Tuesday, December 17, 2013

Maya Panel Returned to Guatemala

In my thesis I outlined the factors that could lead to a successful repatriation through a detailed analysis of Guatemala's request for the Museum of Fine Arts, Boston to return the "November Collection".  I make it a point to monitor any other cultural property claims from Guatemala.

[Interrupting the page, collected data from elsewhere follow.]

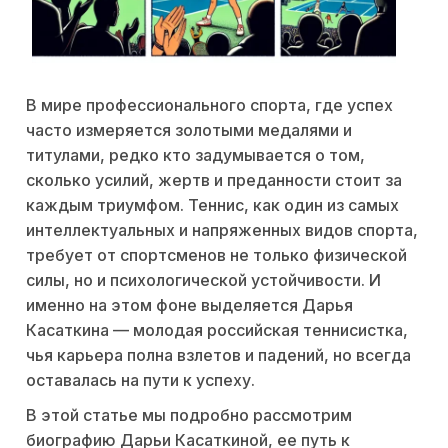
В мире профессионального спорта, где успех
часто измеряется золотыми медалями и
титулами, редко кто задумывается о том,
сколько усилий, жертв и преданности стоит за
каждым триумфом. Теннис, как один из самых
интеллектуальных и напряженных видов спорта,
требует от спортсменов не только физической
силы, но и психологической устойчивости. И
именно на этом фоне выделяется Дарья
Касаткина — молодая российская теннисистка,
чья карьера полна взлетов и падений, но всегда
оставалась на пути к успеху.
В этой статье мы подробно рассмотрим
биографию Дарьи Касаткиной, ее путь к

Late last month, Guatemala announced the repatriation of a panel from the Maya Classical (250-900 CE) site of La Corona located in the Peten region of Guatemala.



About the Panel

 
The panel depicts hieroglyphs in two columns indicative of Classical lithographs and codex style writing. It is about 20 inches tall. Guatemala first learned of this panel in 2001, when they learned it was in the hands of a private collector.  When the collector died it passed into an auction, in which Guatemala sought its return.
 
The "Unknown" Site
 
When the public became aware of this artifact, experts immediately know that it was looted from a site called "Site Q" based on the heiroglyphs.  Looted sawed this piece away from a larger structure in order to transport and sell (through a cursory inspection one can see saw marks around the edges).
 
Experts called the location "Site Q" because it was an unknown site which was depicted on many artifacts that came onto the art market in the 1960s and perplexed archaeologists for decades.
 
In 1997, Harvard archaeologists Ian Graham and David Stuart found evidence suggesting that a site called La Corona might be the infamous "Site Q". In 2005, archaeologist Marcello A. Canuto and 3 graduate students confirmed that "Site Q" is in fact La Corona, when they came across a limestone panel with glyphs matching those found on the artifacts on the market (Abram Katz, National Geographic 2005).
 
 
Issues Presented
 
Two issues present themselves  with the news of the repatriation to Guatemala: Looting and the Repatriation debate. These two issues do not have to coincide but they often do.
 
Let me first focus on looting.  Latin America, especially the Peten region in Guatemala suffered massive amounts of looting throughout the 1960s to 2000, with its height during the civil wars.  Objects from the Peten began appearing on the art market in high demand.  In 1985, Guatemala ratified the 1970 UNESCO Convention, and in 1999 the country passed its own cultural patrimony laws which established penalties for looting.
 
I bring this up because it demonstrates how problematic looting was in Guatemala and how looting destroys valuable evidence and sites such as La Corona.  The looters dismantled structures and hacked walls in order to have more sellable objects.
 
Second, in regard to the repatriation of this object and the unsuccesful repatriation of the "November Collection", experts in this case knew exactly where the object came from and could determine that it originated within Guatemala.  This is impossible with the "Novemnber Collection" because they do not have a site location glyph let alone one from Guatemala.  Experts in the La Corona panel can also dtermine that the object was looted based on the saw marks and that many of the artifacts can fit back into their original structure like a puzzle piece.
 
 
 
In closing I would like to mention that in recent years countries have increasingly sought for the return of archaeological treasures citing cultural patrimony, and in the last decade, Guatemala recovered more than 10,500 antiquities from around the world (Latino News, November 30, 2013).  I suspect that in the next few years we will hear of more cases of repatriation.